This study presents a statistical approach for identifying transitions between climate states, referred to as breakpoints in the econometric literature, using well-established econometric tools for breakpoint detection. We analyze a record of the stable oxygen isotope ratio 𝛿18O, covering 67.1 million years, derived from benthic foraminifera. The dataset is presented in Westerhold et al. (2020) [Science 369, 1383-1387], where the authors use recurrence analysis to identify six climate states: Warmhouse I, Hothouse, Warmhouse II, Coolhouse I, Coolhouse II, and Icehouse, and thus five transitions.

Estimation necessitates a constant observation frequency. We employ mean binning. We explore three model specifications. The first model is a state-dependent mean model, which is equivalent to modeling an abrupt break in the mean of 𝛿18O for each climate state.
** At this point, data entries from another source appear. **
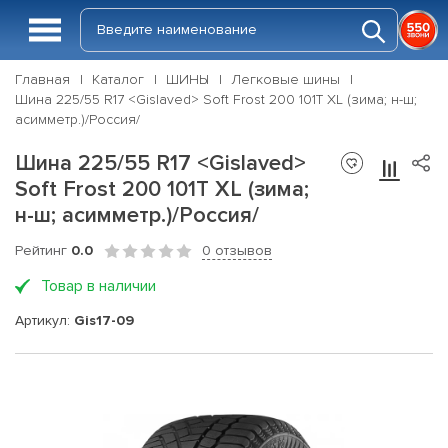
Главная
Каталог
ШИНЫ
Легковые шины
Шина 225/55 R17 <Gislaved> Soft Frost 200 101T XL (зима; н-ш;
асимметр.)/Россия/
Шина 225/55 R17 <Gislaved>
Soft Frost 200 101T XL (зима;
н-ш; асимметр.)/Россия/
Рейтинг
0.0
0 отзывов
Товар в наличии
Артикул:
Gis17-09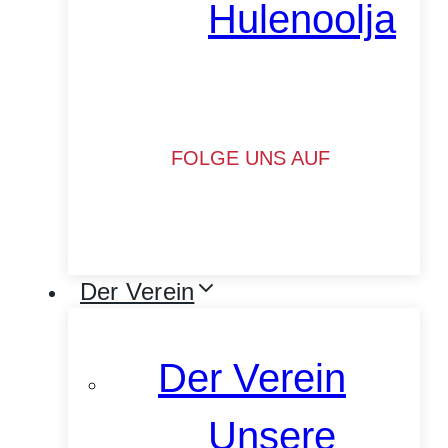
Hulenoolja
FOLGE UNS AUF
Der Verein
Der Verein
Unsere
The second model expands this by including a state-independent autoregressive term, which can be interpreted as making the transitions between states more gradual. The final model expands on the second model by letting the autoregressive term be state-dependent as well, allowing for state-specific autoregressive dynamics. All models incorporate an error term with state-dependent variance.

Fixing the number of breakpoints to five, the resulting breakpoint estimates closely align with those identified by Westerhold et al. (2020) across various binning frequencies and model specifications, demonstrating the robustness of the approach and corroborating the dating of the climate states of Westerhold et al. (2020) with time series analysis. Our approach offers the advantage of constructing confidence intervals for the breakpoints, providing a measure of estimation uncertainty, and it allows testing for the number of breakpoints in the time series.

In conclusion, our study presents a statistically rigorous approach to identifying transitions between climate states as well as their confidence intervals and the number of breakpoints.